My dog cares not that he is beautiful, that he is rich, that he is prized. All he cares about is that he is loved and that he has someone to love back. And if that someone happens to have a piece of ham behind his back, well, he's no fool either.

Indeed, as many have noted, dogs look to us as we look to God. Even Ambrose Bierce, a great cynic, defined "reverence" as "the spiritual attitude of a man to a god and a dog to a man."

This helps us understand why finding joy in cruelty to animals is horrific. Torturing a dog or a cat for sport is not disgusting because animals have rights, it is repugnant because human beings have obligations. If animals look to us as gods, and we in turn torture them, have we not willingly made ourselves into devils?

→ **Your task**: In the passage about dogs, how did Ambrose Bierce define "reverence"?

→ **Dataset extract**:

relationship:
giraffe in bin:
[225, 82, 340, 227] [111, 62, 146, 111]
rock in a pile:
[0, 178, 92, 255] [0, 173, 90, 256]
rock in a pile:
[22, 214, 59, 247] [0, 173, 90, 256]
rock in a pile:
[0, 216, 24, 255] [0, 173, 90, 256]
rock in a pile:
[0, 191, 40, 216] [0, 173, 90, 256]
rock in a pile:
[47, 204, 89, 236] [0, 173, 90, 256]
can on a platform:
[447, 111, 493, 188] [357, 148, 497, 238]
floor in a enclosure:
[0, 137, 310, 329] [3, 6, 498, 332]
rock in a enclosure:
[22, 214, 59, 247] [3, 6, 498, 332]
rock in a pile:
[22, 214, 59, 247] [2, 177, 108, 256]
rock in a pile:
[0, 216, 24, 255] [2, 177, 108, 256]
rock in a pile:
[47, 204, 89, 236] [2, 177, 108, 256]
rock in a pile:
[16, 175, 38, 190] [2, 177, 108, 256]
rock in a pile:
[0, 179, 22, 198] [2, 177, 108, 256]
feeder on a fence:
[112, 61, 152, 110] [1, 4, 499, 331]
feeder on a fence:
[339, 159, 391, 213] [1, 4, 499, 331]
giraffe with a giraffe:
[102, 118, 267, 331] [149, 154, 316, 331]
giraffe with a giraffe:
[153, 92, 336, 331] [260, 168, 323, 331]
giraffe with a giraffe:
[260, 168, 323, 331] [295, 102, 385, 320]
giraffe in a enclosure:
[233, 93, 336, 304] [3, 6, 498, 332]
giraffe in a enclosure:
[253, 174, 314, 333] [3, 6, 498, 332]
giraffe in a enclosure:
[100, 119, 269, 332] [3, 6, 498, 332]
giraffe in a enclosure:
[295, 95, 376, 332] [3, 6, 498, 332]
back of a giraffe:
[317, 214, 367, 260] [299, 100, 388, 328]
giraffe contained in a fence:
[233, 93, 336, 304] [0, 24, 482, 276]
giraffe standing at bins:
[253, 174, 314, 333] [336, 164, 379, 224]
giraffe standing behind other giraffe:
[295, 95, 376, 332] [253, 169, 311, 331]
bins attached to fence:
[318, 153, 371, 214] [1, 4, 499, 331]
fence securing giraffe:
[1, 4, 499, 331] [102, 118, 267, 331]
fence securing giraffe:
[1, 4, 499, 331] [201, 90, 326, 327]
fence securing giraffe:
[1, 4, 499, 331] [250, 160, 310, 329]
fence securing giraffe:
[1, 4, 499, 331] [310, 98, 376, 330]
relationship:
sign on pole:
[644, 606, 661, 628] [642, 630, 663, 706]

* * *

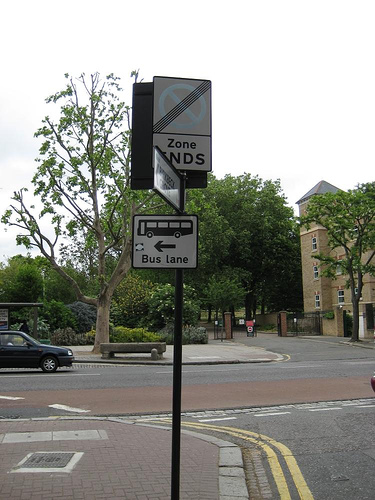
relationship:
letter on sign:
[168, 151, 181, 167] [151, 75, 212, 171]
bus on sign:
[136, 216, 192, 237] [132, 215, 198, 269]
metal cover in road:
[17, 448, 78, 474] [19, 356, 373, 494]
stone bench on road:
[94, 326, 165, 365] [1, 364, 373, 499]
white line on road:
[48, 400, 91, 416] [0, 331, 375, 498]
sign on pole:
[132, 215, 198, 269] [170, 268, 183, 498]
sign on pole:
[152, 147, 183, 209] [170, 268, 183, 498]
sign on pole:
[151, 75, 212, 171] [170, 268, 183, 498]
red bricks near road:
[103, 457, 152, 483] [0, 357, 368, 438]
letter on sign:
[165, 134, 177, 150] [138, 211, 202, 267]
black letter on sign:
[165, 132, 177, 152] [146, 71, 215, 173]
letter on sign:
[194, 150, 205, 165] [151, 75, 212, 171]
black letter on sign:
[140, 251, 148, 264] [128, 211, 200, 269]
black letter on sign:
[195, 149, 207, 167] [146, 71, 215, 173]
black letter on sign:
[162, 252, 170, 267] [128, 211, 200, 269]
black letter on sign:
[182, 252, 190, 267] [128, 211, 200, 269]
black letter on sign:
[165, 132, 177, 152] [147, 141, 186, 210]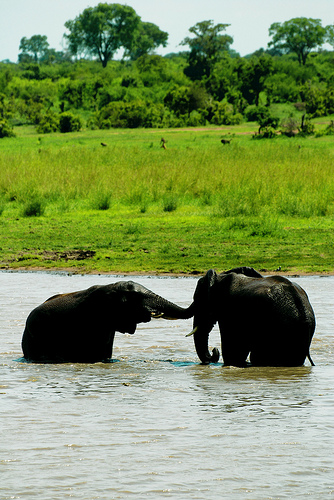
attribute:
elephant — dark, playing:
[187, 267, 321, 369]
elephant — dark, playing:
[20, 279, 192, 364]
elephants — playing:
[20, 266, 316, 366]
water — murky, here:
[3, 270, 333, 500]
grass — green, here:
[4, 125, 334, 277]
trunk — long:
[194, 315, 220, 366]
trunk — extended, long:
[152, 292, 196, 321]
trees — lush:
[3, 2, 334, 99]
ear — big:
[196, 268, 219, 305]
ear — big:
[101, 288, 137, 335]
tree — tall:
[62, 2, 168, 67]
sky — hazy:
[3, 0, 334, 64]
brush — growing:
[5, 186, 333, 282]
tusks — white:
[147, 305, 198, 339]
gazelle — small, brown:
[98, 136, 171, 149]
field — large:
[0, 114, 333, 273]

→ **Problem solution**: As "the spiritual attitude of a man to a god and a dog to a man."